The present study also investigated whether increased expression of ROS could explain the synergistic effects of levistolide A and doxorubicin (Fig. 5). The k562/dox cells were treated with 0, 10 or 100 µM levistolide A, either alone or combined with 1.2 µM doxorubicin for 12 h. The results revealed that levistolide A dose-dependently promoted doxorubicin-induced apoptosis of k562/dox cells via increasing ROS levels. Furthermore, analysis of the mitochondrial potential using JC-1 staining indicated that levistolide A synergistically enhanced doxorubicin-induced cell death (Fig. 6). The k562/dox cells were treated with 0, 10 or 100 µM levistolide A, either alone or combined with 1.2 µM doxorubicin for 24 h. The present study revealed that levistolide A dose-dependently promoted doxorubicin-induced apoptosis of k562/dox cells by reducing mitochondrial membrane potential. In addition, increased expression levels of caspase 3 were detected in the combined treatment group (Fig. 7). Western blotting was also performed to analyze the expression levels of apoptotic markers, including Bax and Bcl-2, in k562/dox cells treated with levistolide A alone or combined with doxorubicin for 24 h (Fig. 8A). Levistolide A alone (50 and 100 µM) induced a slight dose-dependent decrease in Bcl-2 (Fig. 8Ac) compared with in control, untreated cells. However, levistolide A (50 and 100 µM) combined with doxorubicin (1.2 µM) resulted in a significant (P<0.001) dose-dependent reduction in Bcl-2 expression (Fig. 8Ac), when compared with untreated, control cells. Treatment of k562 cells with levistolide A alone or in combination with doxorubicin for 24 h revealed that levistolide A alone induced a slight dose-dependent decrease in Bcl-2 when compared with control, untreated cells; levistolide A (50 and 100 µM) combined with doxorubicin (1.2 µM) resulted in a similar downregulation in Bcl-2 (Fig. 8Bc), thus indicating that levistolide A does not enhance doxorubicin-induced apoptosis of k562 cells. On the basis of these results, it may be suggested that levistolide A markedly enhanced the doxorubicin-induced mitochondrial apoptotic cascade in k562/dox cells.
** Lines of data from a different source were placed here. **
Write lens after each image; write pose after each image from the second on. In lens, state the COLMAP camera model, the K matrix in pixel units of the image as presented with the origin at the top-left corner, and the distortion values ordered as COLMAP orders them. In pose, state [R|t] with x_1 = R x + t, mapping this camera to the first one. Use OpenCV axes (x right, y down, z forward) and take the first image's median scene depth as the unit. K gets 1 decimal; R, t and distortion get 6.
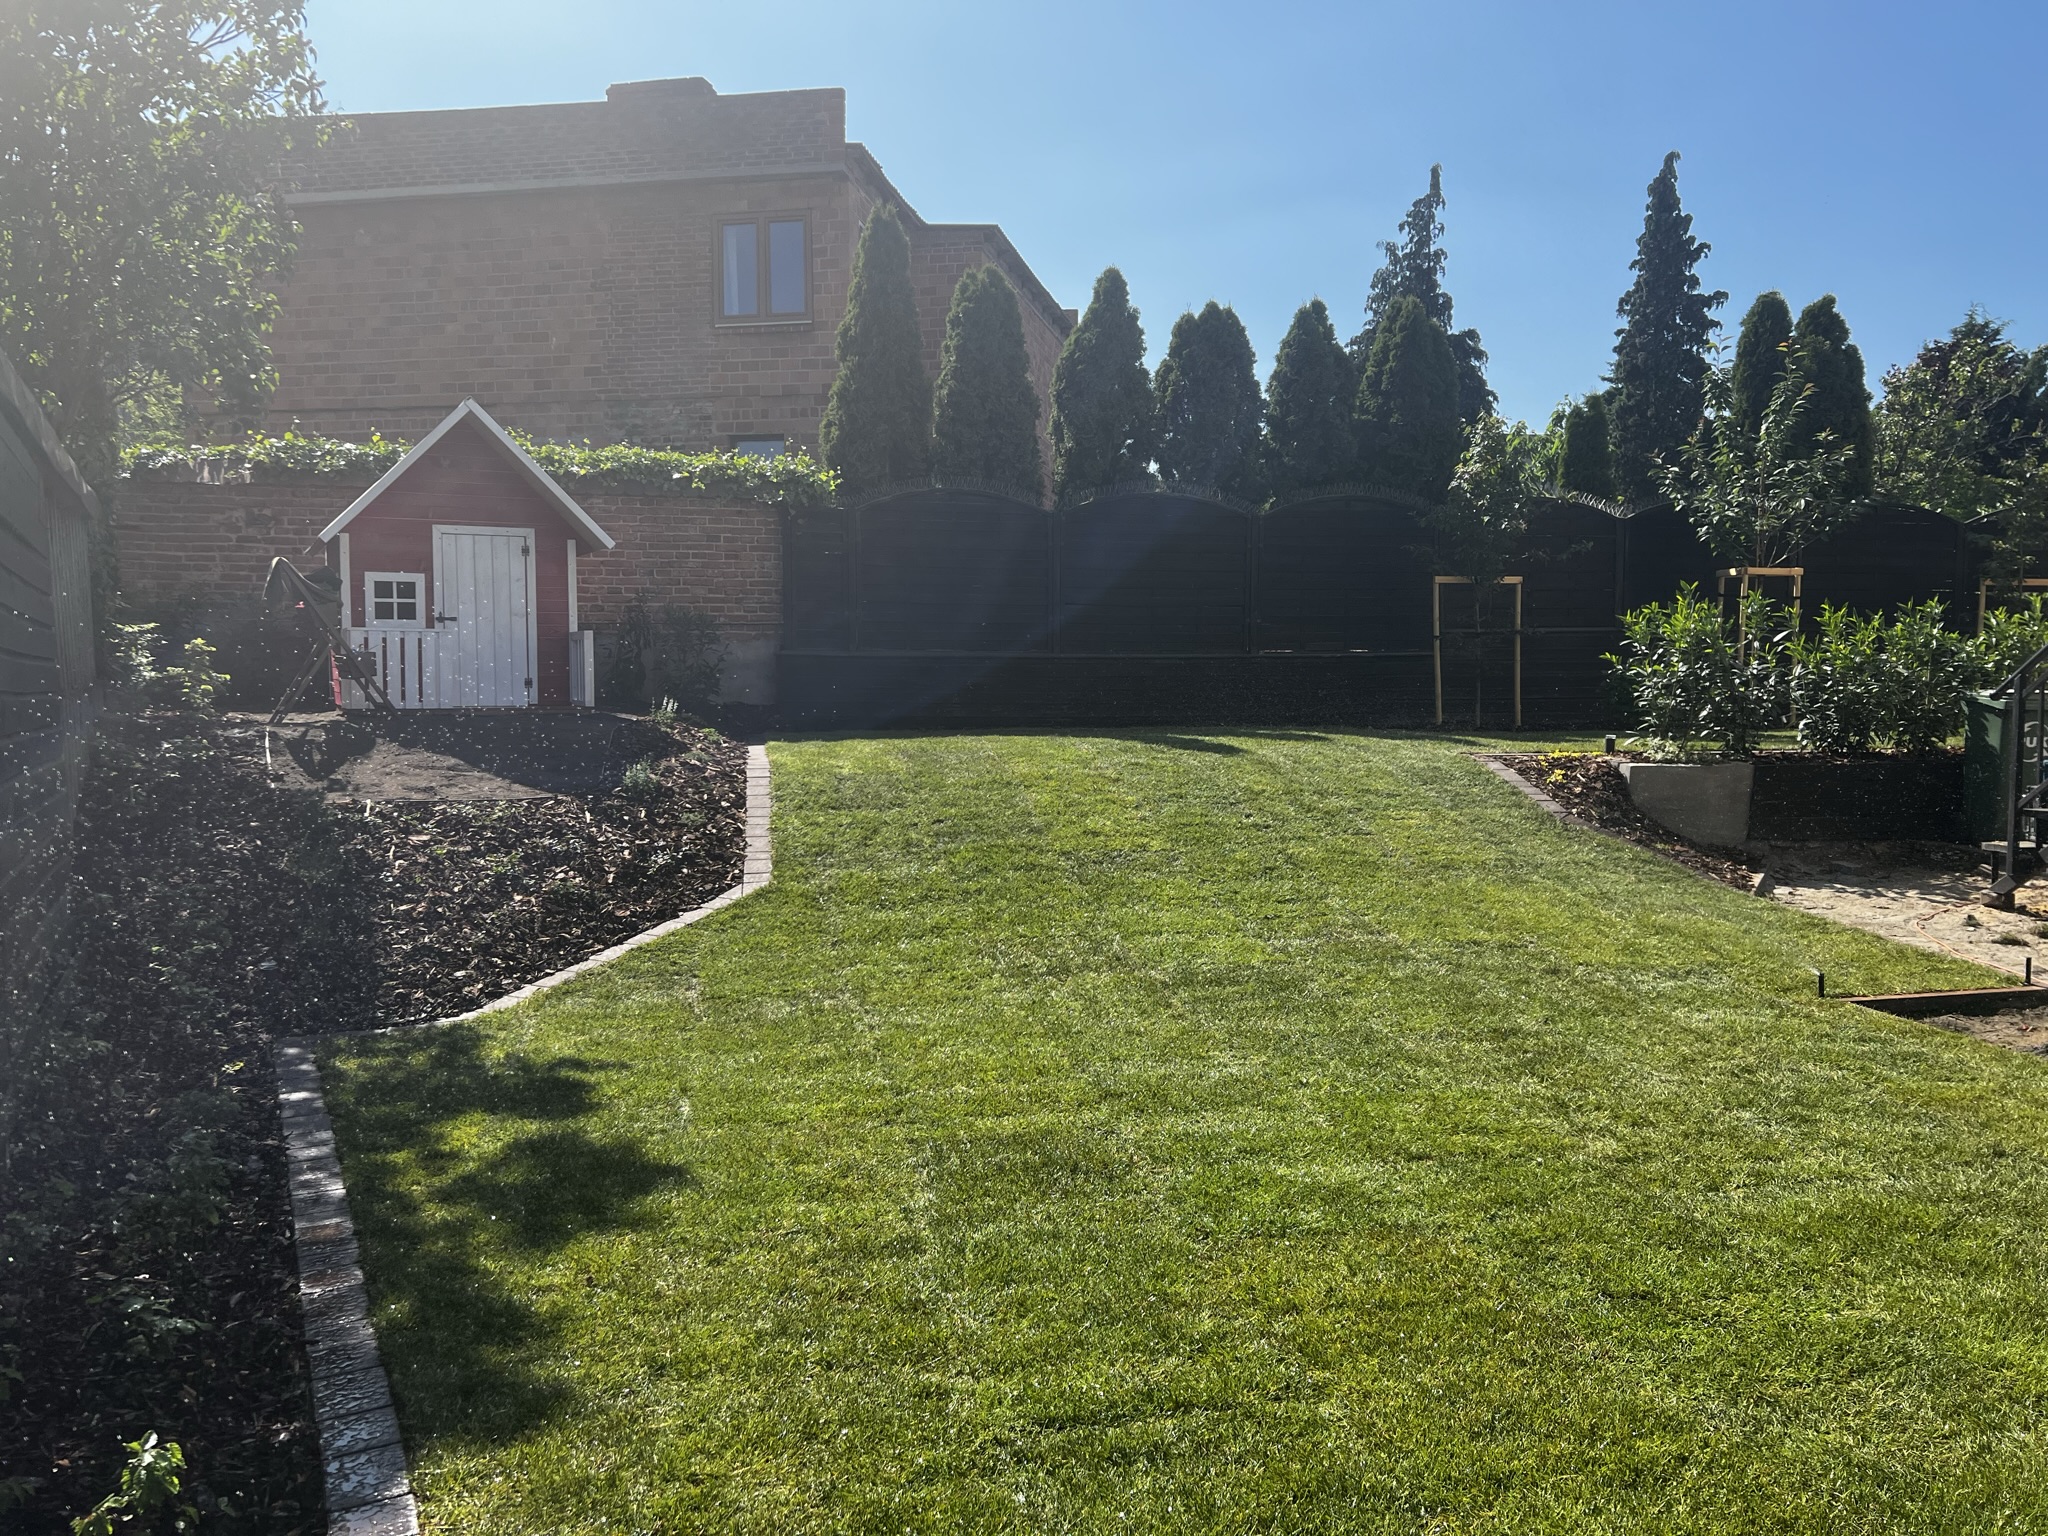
lens RADIAL K [[1537.1, 0, 1011.6], [0, 1537.1, 759.8], [0, 0, 1]] dist [0.043766, -0.057762]
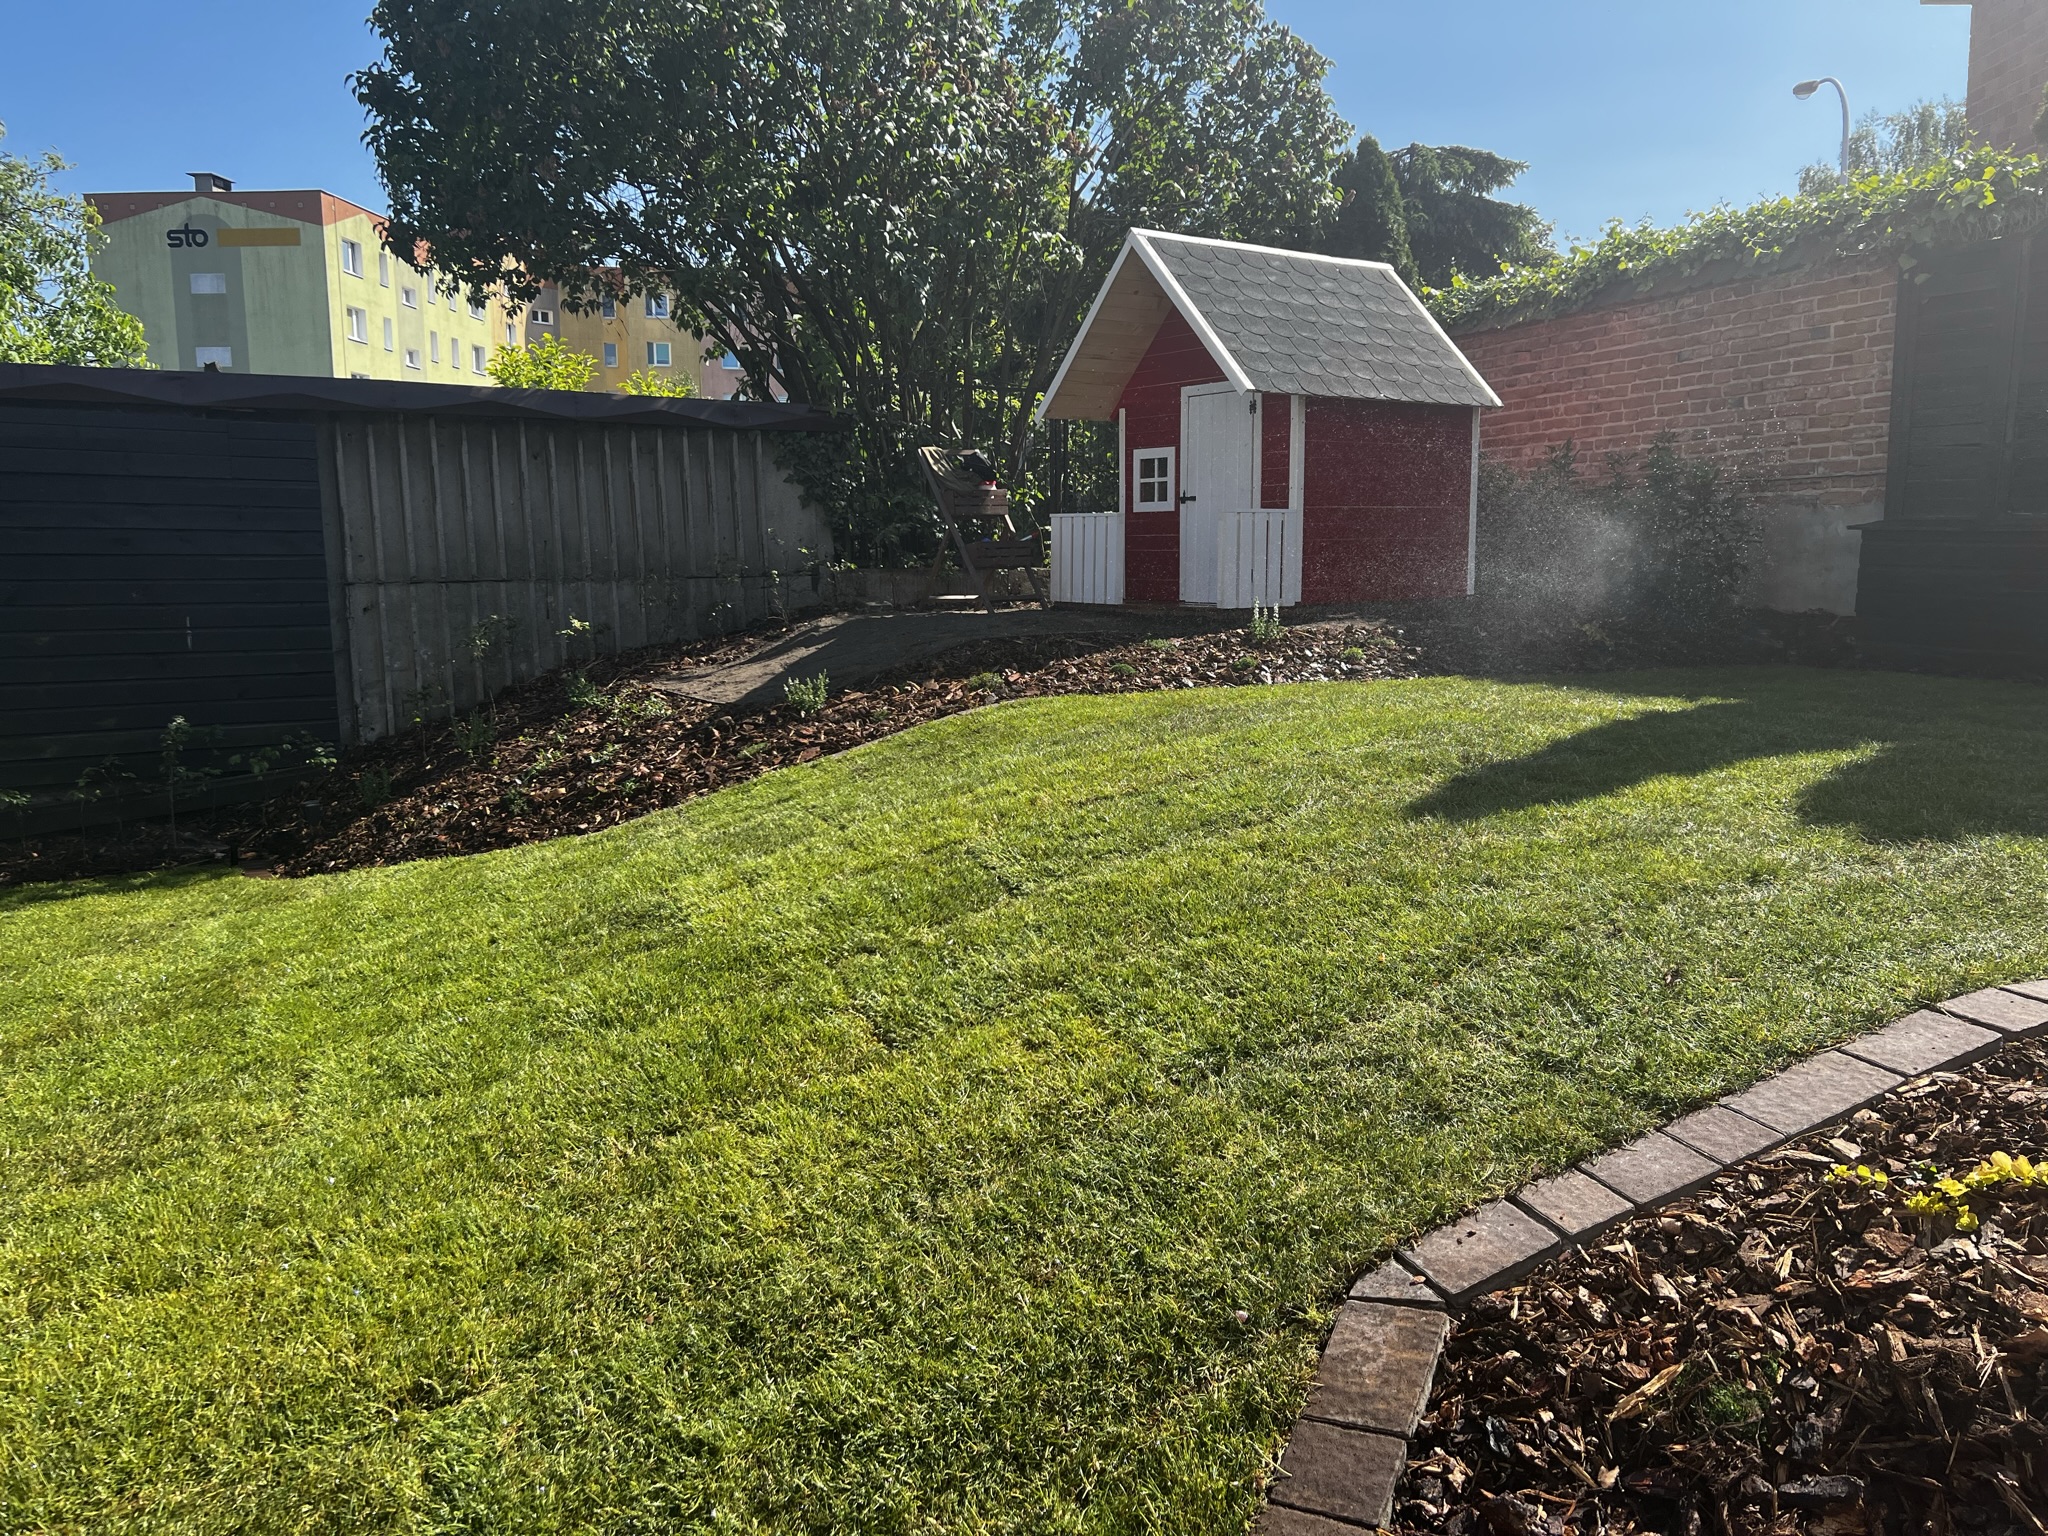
lens RADIAL K [[1537.1, 0, 1011.6], [0, 1537.1, 759.8], [0, 0, 1]] dist [0.043766, -0.057762]
pose [[0.152475, 0.137406, -0.978709, 0.252373], [-0.050982, 0.990063, 0.131057, -0.029122], [0.986992, 0.029914, 0.157965, 0.411225]]
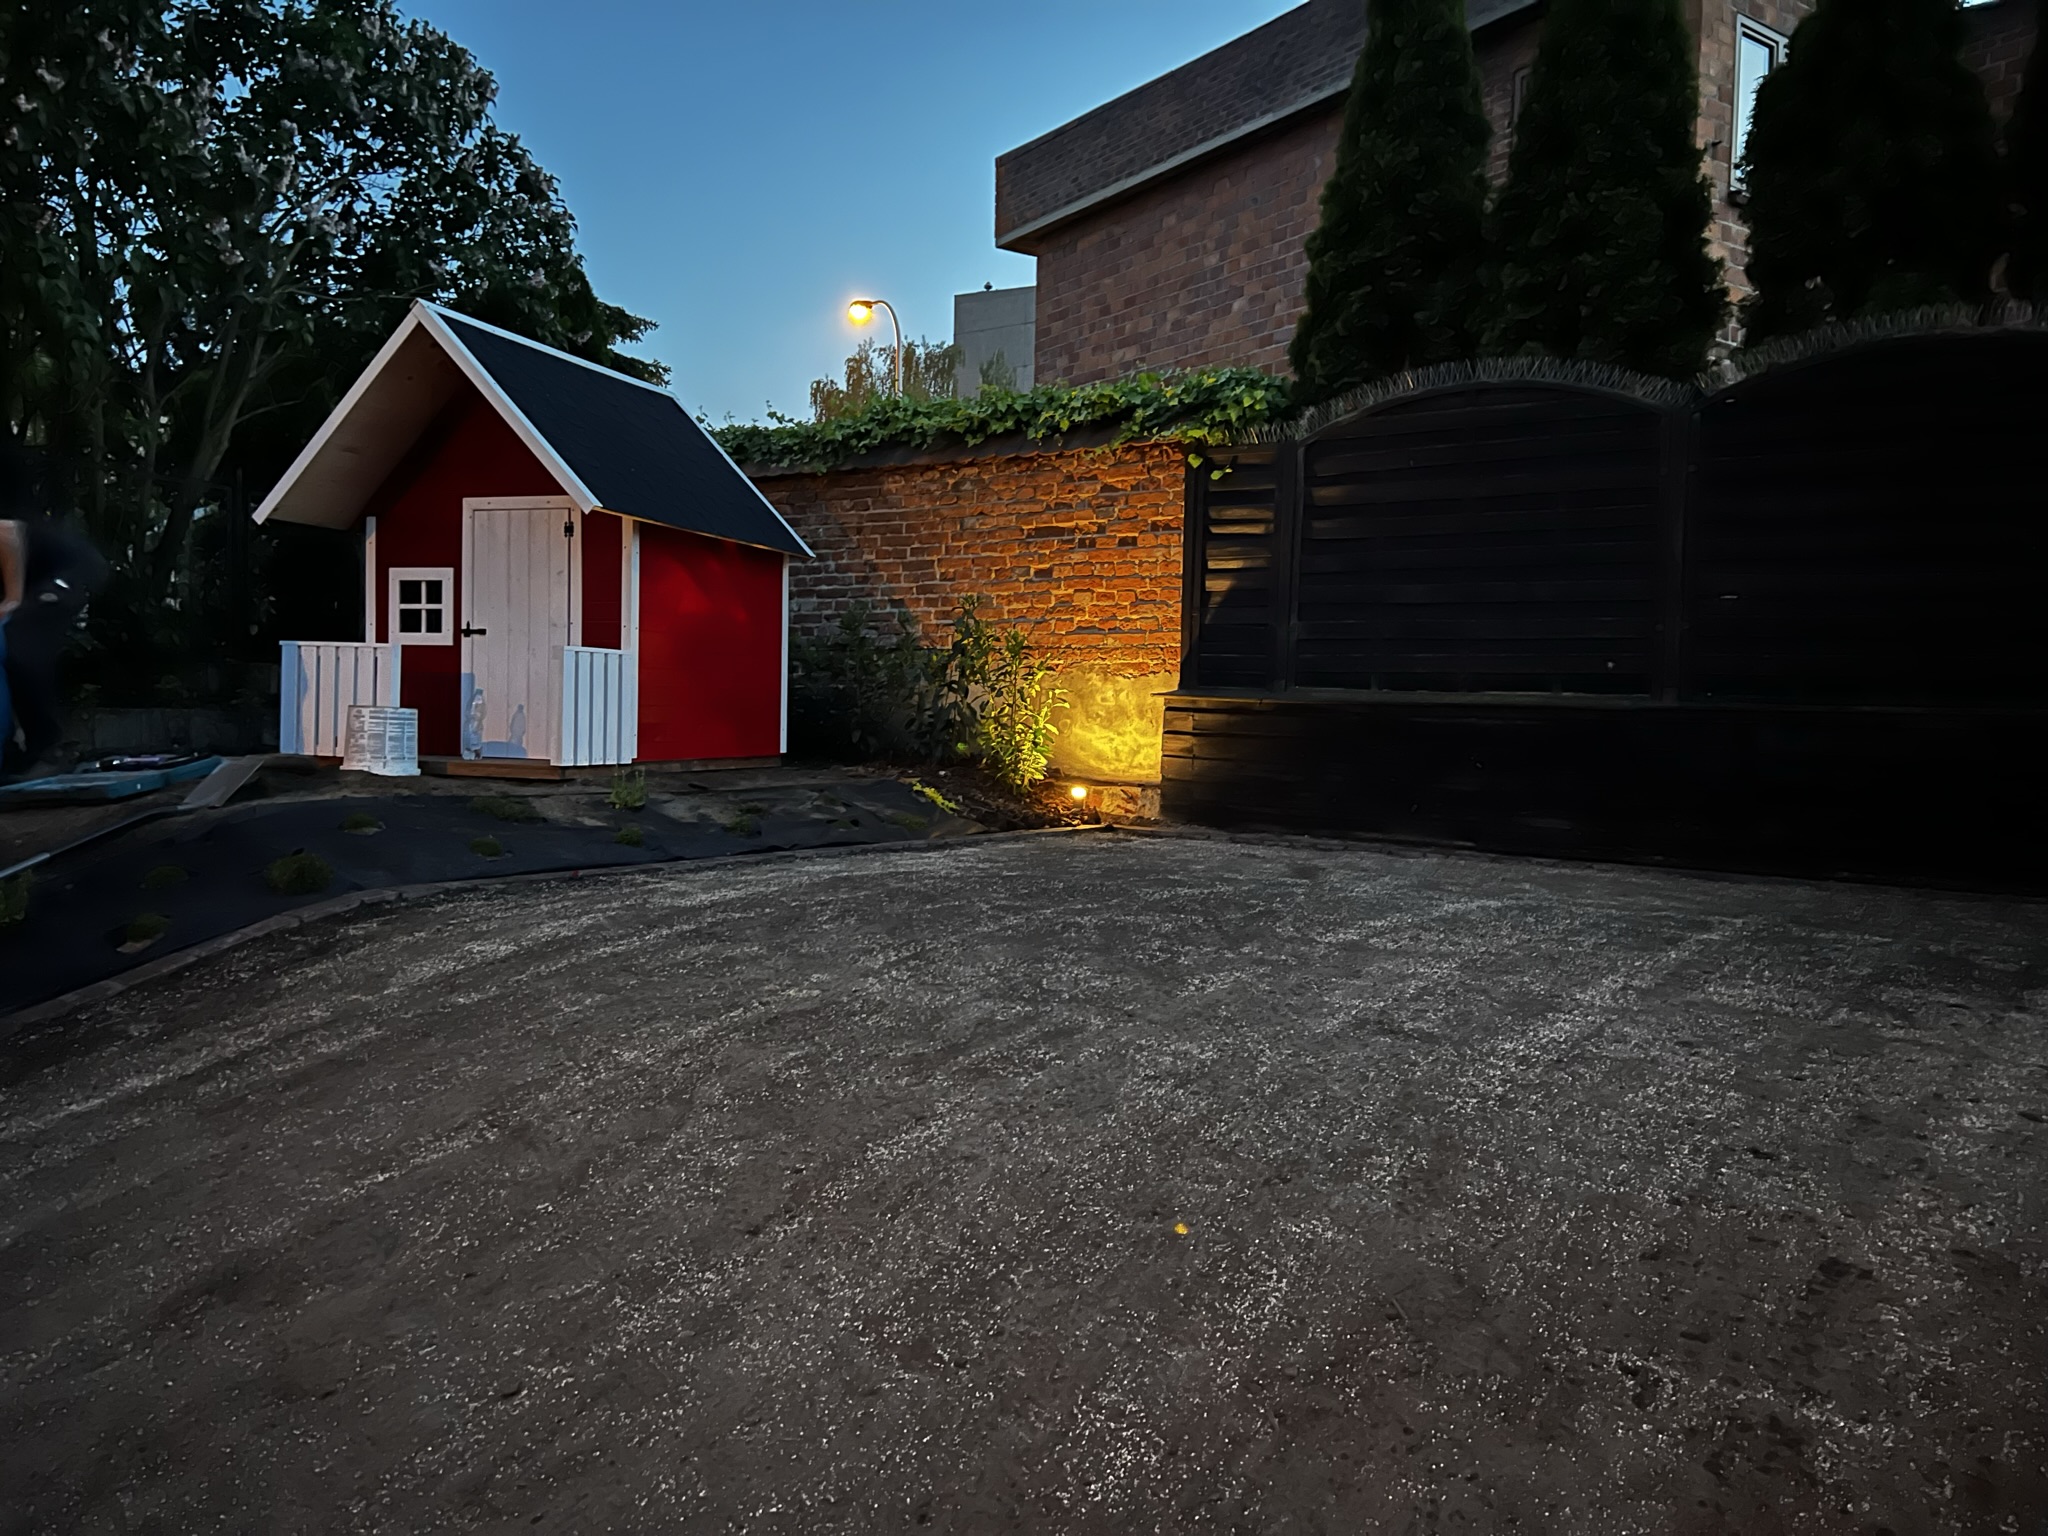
lens RADIAL K [[1540.3, 0, 1017.9], [0, 1540.3, 760.1], [0, 0, 1]] dist [0.104701, -0.219648]
pose [[0.693329, 0.042689, -0.719356, 0.167595], [-0.069459, 0.997555, -0.007747, -0.023819], [0.717266, 0.055337, 0.694599, 0.367191]]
MDR1 has been reported to be overexpressed in k562/dox cells (40) and absent in k562 cells; this finding was confirmed in the present study (Fig. 9A and B). Notably, levistolide A could downregulate MDR1 expression in k562/dox cells (Fig. 9A and B) without affecting MDR1 mRNA expression (Fig. 9C), thus suggesting that it acted via a post-translational pathway. Therefore, k562/dox cells were treated with MG132, a potent and cell-permeable proteasome inhibitor, at a low, non-toxic concentration (2 µM); the results revealed that MG132 exhibited a dose-dependent inhibitory effect on the survival of k562/dox cells (Fig. 10A). The results indicated that MG132 may attenuate levistolide A-induced downregulation (Fig. 9A) of MDR1 protein levels (Fig. 10B). Based on these results, it may be hypothesized that levistolide A induces MDR1 degradation via the UPP.

Western blot analysis revealed that BCRP protein expression was not significantly altered following treatment with levistolide A (Fig. 11). Therefore, it may be hypothesized that the effects of levistolide A on k562/dox cells specifically involves attenuation of MDR via the UPP, rather than BCRP.